__Consegne da svolgere__.
A: Stabilisci se le affermazioni seguenti concordano con l'articolo sui reclami Gdpr, rispondendo sì o no per ciascuna e citando alla lettera le parole decisive.
(i) Il regolamento sulla protezione dei dati è entrato in vigore il 25 maggio 2018.
(ii) Dall'Italia sono arrivati più di 5.000 reclami.
(iii) Frans Timmermans è il presidente della Commissione europea.
B: Trascrivi senza modifiche il tratto dell'articolo sui reclami Gdpr che va da «Poco più di» fino a «4.704 provenivano dall’Italia).».
C: Secondo l'articolo sui reclami Gdpr, perché Timmermans ritiene indispensabile che i cittadini siano pienamente consapevoli dei loro diritti? Rispondi in una o due frasi.

__Brano citato__.
-*-*-

I numeri resi noti dalla Commissione Ue a otto mesi dall’entrata in vigore del Gdpr
Contro le violazioni di norme presentati 95 mila reclami
Pagina a cura di Tancredi Cerne

Poco più di 95 mila reclami da parte dei cittadini europei. È questo il primo bilancio reso noto dalla Commissione Ue a otto mesi dall’entrata in vigore, il 25 maggio 2018, del regolamento comunitario sulla protezione dei dati personali (Gdpr). Il numero, frutto del lavoro delle autorità nazionali preposte alla protezione dei dati, ha segnato una progressione a due fasi. In un primo periodo, da maggio a ottobre, sono state depositate da parte dei cittadini europei 60 mila istanze circa, il cui numero è andato stabilizzandosi per i successivi due mesi. Fino ad arrivare al secondo rally registrato tra dicembre e gennaio. In appena due mesi, il numero di reclami è cresciuto di altre 35 mila unità arrivando, nei giorni scorsi, a toccare quota 95.180 (di questi 4.704 provenivano dall’Italia).
«Siamo fieri di avere le norme sulla protezione dei dati più rigorose e più moderne al mondo, che si stanno affermando come norma globale», ha spiegato il vicepresidente della Commissione europea, Frans Timmermans.
Secondo l’alto esponente di Bruxelles, uno dei principali obiettivi del regolamento generale sulla protezione dei dati è proprio quello di offrire un ruolo attivo alle persone, dando loro maggiore controllo su una delle risorse più preziose dell’economia moderna: i propri dati. «Per poter raggiungere questo obiettivo è indispensabile che i cittadini siano pienamente consapevoli dei loro diritti e delle conseguenze delle loro decisioni», ha sottolineato Timmermans che si è detto soddisfatto dei primi effetti positivi mostrati dalle nuove norme comunitarie.
Ma quali sono le categorie di illeciti finite nel mirino dei cittadini europei? Secondo le rilevazioni di Bruxelles, gli utenti si sono detti stanchi dei continui solleciti ricevuti dalle società di telemarketing, sia attraverso l’utilizzo di telefonare di carattere promozionale, sia per mezzo dello strumento dell’email.
A queste si aggiungano le rimostranze per l’utilizzo di telecamere a circuito chiuso e sistemi di videosorveglianza che ledono il diritto alla privacy da parte delle persone.

-*-*-

__Dati registrati__.
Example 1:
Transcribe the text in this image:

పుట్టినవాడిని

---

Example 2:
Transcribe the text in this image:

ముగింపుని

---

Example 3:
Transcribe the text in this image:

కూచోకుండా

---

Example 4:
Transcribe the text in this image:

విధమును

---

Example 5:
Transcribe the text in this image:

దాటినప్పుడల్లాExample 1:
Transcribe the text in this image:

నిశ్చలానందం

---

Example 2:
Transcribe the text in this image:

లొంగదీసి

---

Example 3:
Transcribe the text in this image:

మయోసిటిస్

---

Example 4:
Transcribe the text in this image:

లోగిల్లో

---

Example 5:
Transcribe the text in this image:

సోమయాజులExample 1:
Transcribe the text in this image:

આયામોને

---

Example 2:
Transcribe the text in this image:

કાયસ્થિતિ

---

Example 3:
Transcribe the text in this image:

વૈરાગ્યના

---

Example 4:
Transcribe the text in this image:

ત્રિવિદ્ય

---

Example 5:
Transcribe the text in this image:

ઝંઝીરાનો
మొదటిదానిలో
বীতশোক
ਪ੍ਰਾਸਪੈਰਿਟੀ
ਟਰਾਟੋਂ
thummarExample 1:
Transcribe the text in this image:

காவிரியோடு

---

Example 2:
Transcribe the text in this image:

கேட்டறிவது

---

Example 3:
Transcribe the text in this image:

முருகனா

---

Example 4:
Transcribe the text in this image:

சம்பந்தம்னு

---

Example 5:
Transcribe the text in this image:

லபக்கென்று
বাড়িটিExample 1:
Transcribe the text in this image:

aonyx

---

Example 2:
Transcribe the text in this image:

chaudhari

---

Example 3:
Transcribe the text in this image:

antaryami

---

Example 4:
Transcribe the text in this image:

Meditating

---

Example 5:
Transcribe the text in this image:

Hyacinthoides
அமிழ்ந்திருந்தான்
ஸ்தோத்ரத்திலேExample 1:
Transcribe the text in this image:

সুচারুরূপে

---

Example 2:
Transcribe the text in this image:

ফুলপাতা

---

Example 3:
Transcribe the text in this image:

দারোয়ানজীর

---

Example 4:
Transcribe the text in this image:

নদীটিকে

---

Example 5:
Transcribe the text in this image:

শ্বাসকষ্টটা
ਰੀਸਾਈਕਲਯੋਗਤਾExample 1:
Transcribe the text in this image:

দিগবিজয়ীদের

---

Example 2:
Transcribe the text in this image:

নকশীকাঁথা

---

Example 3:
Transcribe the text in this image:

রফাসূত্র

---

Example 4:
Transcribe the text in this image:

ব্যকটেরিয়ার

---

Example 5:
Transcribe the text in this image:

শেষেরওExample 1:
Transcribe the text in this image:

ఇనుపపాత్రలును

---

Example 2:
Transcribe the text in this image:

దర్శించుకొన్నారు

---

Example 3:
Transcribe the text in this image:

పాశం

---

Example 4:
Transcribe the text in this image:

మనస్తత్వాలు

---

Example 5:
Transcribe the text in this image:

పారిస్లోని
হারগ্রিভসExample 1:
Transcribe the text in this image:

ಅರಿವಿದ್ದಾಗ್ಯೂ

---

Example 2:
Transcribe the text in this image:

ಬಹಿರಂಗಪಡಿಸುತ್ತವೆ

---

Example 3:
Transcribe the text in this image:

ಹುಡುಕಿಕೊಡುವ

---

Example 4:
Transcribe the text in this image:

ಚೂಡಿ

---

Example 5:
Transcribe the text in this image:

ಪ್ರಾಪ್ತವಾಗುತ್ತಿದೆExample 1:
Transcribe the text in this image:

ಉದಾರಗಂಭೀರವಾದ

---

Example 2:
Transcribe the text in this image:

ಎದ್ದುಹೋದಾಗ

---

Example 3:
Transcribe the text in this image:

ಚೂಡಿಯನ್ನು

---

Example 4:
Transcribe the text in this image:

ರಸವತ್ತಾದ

-*-*-

__Risposte finali__.
A:
(i) Sì: «dall’entrata in vigore, il 25 maggio 2018, del regolamento comunitario sulla protezione dei dati personali (Gdpr)».
(ii) No: «di questi 4.704 provenivano dall’Italia».
(iii) No: «il vicepresidente della Commissione europea, Frans Timmermans».

B:
Poco più di 95 mila reclami da parte dei cittadini europei. È questo il primo bilancio reso noto dalla Commissione Ue a otto mesi dall’entrata in vigore, il 25 maggio 2018, del regolamento comunitario sulla protezione dei dati personali (Gdpr). Il numero, frutto del lavoro delle autorità nazionali preposte alla protezione dei dati, ha segnato una progressione a due fasi. In un primo periodo, da maggio a ottobre, sono state depositate da parte dei cittadini europei 60 mila istanze circa, il cui numero è andato stabilizzandosi per i successivi due mesi. Fino ad arrivare al secondo rally registrato tra dicembre e gennaio. In appena due mesi, il numero di reclami è cresciuto di altre 35 mila unità arrivando, nei giorni scorsi, a toccare quota 95.180 (di questi 4.704 provenivano dall’Italia).

C: Perché questa consapevolezza è necessaria per raggiungere uno dei principali obiettivi del regolamento. L'obiettivo è offrire un ruolo attivo alle persone, dando loro maggiore controllo sui propri dati, una delle risorse più preziose dell'economia moderna.